Login details were available for sale on the dark Web in exchange for a $2,200 bitcoin price. There are 167 million accounts for sale, but only 117 million were determined to have corresponding email and password information.
The stolen identification information was derived from a breach on LinkedIn four years ago.
LinkedIn enforced a mandatory password reset at the time of the 2012 breach for those affected, but the hack at that time was considered to be a fraction of the size. In 2012 it was believed that only 6.5 million accounts were hacked, while recent news reveals it was actually 18 times that number.
To further exacerbate the issue, the 2012 passwords were stored as unsalted SHA-1 hashes -- meaning that they are more easily cracked by cybercriminals. Indeed, Motherboard asserts that upwards of 90% of the passwords were cracked within 72 hours.
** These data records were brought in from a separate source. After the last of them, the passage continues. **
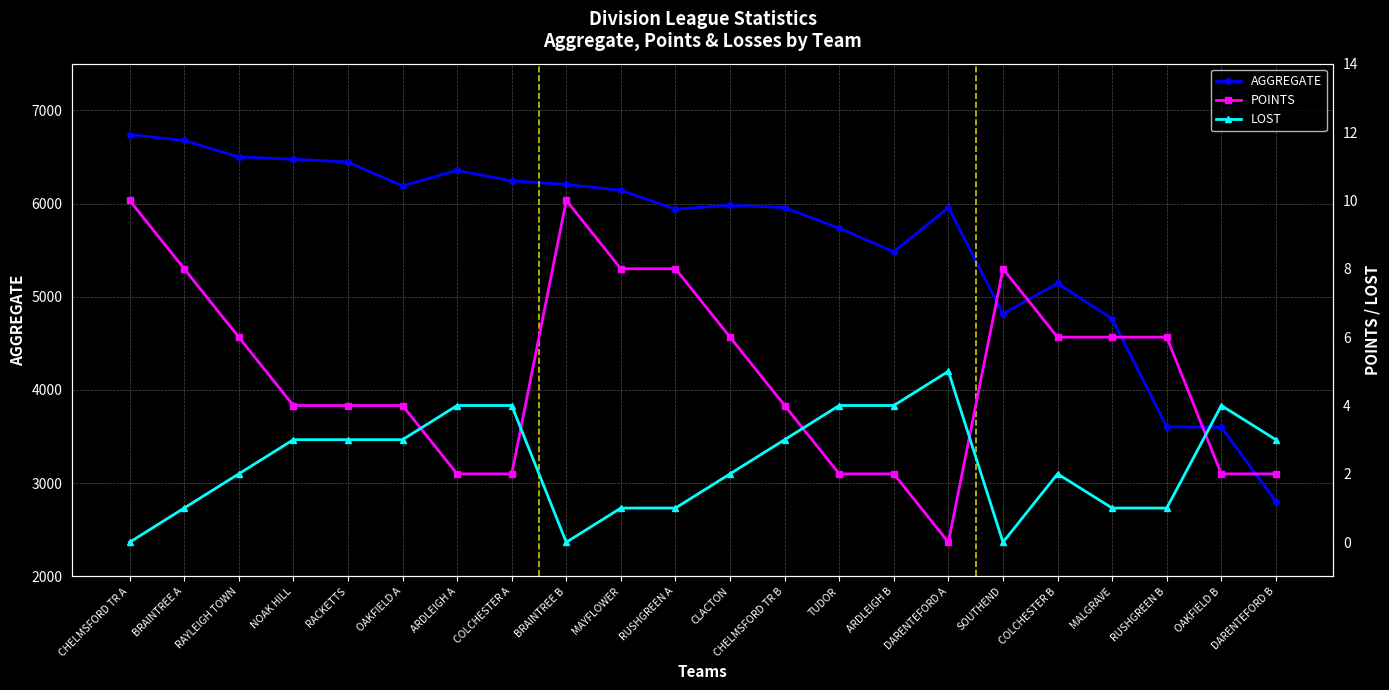

Does the chart display data point markers on the line(s)?

Yes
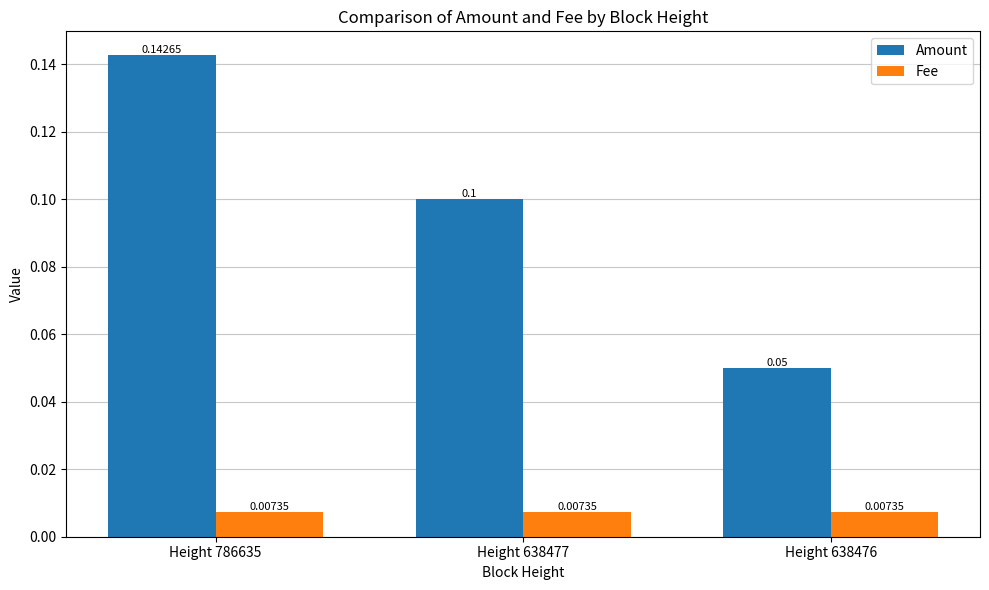

The Amount series shows 0.0 at Height 638476. True or false?

False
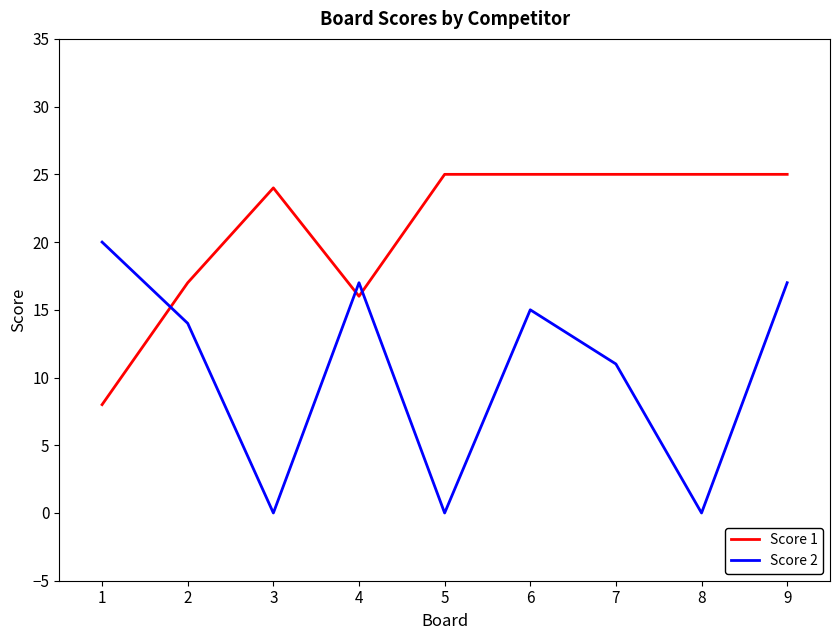

What is the sum of all Score 1 values?

190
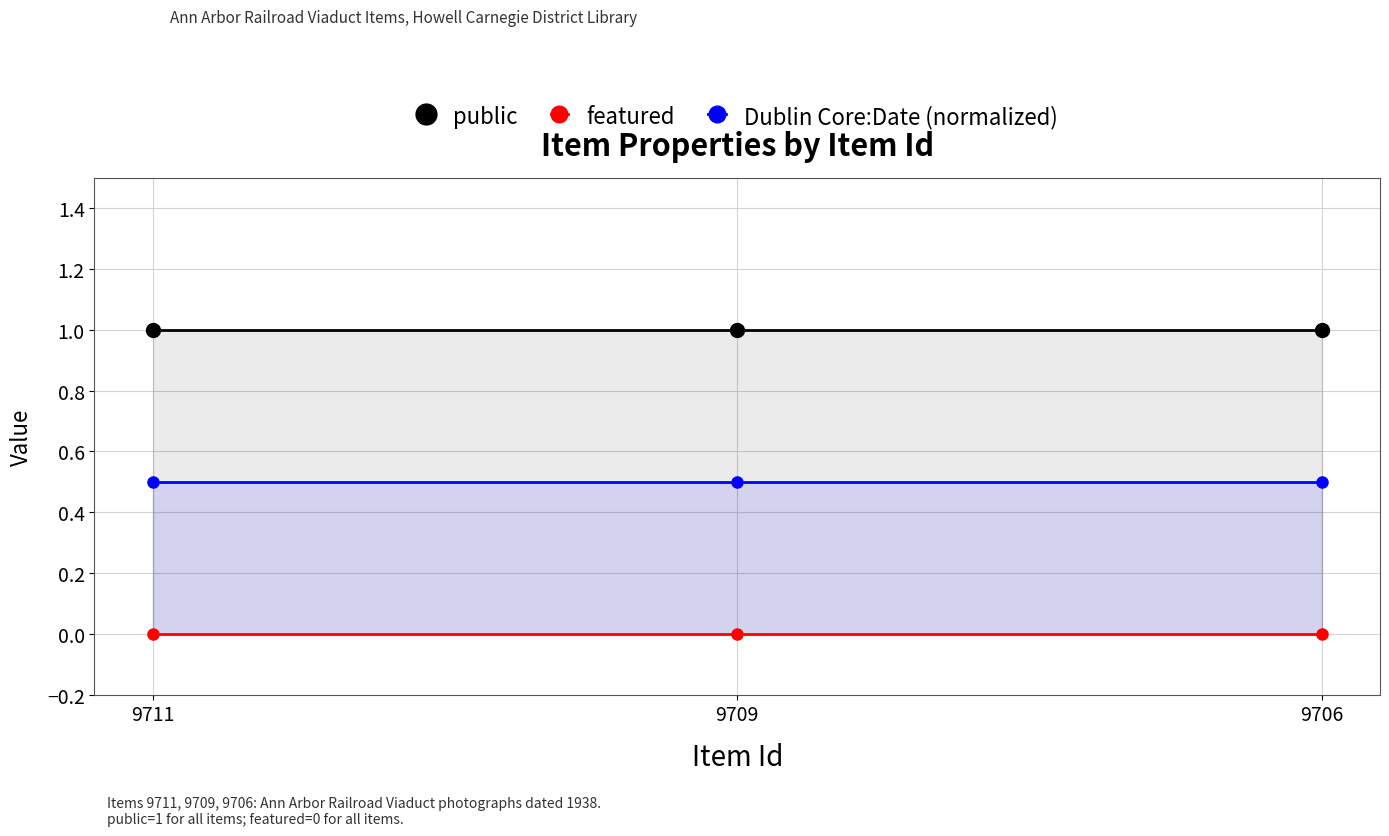

What is the sum of the Dublin Core:Date (normalized) values at 9706 and 9709?

1.0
LinkedIn confirmed the breach in an email statement, and acknowledged that it was actively investigating the issue and reaching out to users who may be affected. Over the past four years, LinkedIn has significantly strengthened security measures, but these would be obviously unavailable if the hack does indeed originate from 2012.
“We are taking immediate steps to invalidate the passwords of the accounts impacted, and we will contact those members to reset their passwords. We have no indication that this is as a result of a new security breach,” the company said in a statement about the news.
For those who are concerned, it would be advisable to alter their LinkedIn log-on credentials and any other digital accounts that may use the same password.